Bringing Pedagogy into Focus: Evaluating Virtual Teaching Assistants' Question-Answering in Asynchronous Learning Environments
This work addresses the need for more rigorous and theory-driven evaluation of VTAs to enhance pedagogical effectiveness in education, though it is incremental as it builds on existing assessment methods.
The paper tackled the problem of evaluating Virtual Teaching Assistants (VTAs) in asynchronous learning environments by proposing a pedagogically grounded evaluation framework, resulting in the development of classifiers with improved accuracy based on expert annotations.

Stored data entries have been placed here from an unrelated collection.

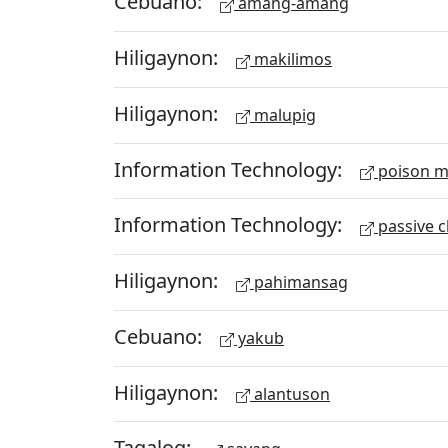
Cebuano:
amang-amang
Hiligaynon:
makilimos
Hiligaynon:
malupig
Information Technology:
poison m
Information Technology:
passive c
Hiligaynon:
pahimansag
Cebuano:
yakub
Hiligaynon:
alantuson
Tagalog:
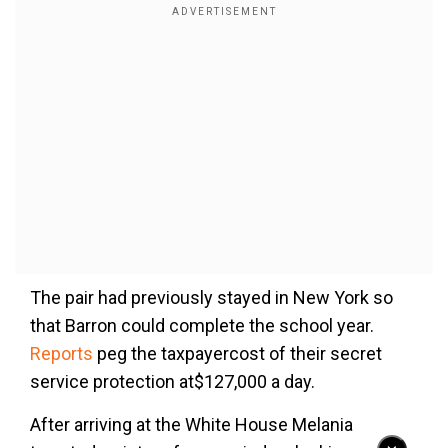
The pair had previously stayed in New York so
that Barron could complete the school year.
Reports
peg the taxpayercost of their secret
service protection at$127,000 a day.
After arriving at the White House Melania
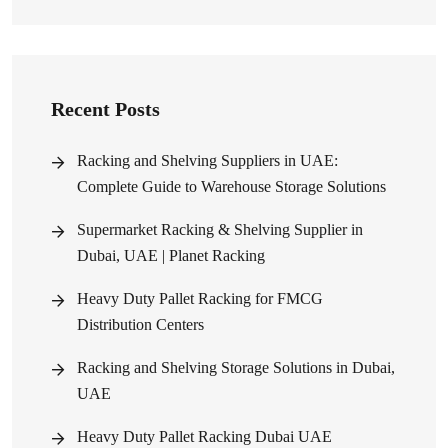
Recent Posts
Racking and Shelving Suppliers in UAE:
Complete Guide to Warehouse Storage Solutions
Supermarket Racking & Shelving Supplier in
Dubai, UAE | Planet Racking
Heavy Duty Pallet Racking for FMCG
Distribution Centers
Racking and Shelving Storage Solutions in Dubai,
UAE
Heavy Duty Pallet Racking Dubai UAE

Asynchronous learning environments (ALEs) are widely adopted for formal and informal learning, but timely and personalized support is often limited. In this context, Virtual Teaching Assistants (VTAs) can potentially reduce the workload of instructors, but rigorous and pedagogically sound evaluation is essential. Existing assessments often rely on surface-level metrics and lack sufficient grounding in educational theories, making it difficult to meaningfully compare the pedagogical effectiveness of different VTA systems. To bridge this gap, we propose an evaluation framework rooted in learning sciences and tailored to asynchronous forum discussions, a common VTA deployment context in ALE. We construct classifiers using expert annotations of VTA responses on a diverse set of forum posts. We evaluate the effectiveness of our classifiers, identifying approaches that improve accuracy as well as challenges that hinder generalization. Our work establishes a foundation for theory-driven evaluation of VTA systems, paving the way for more pedagogically effective AI in education.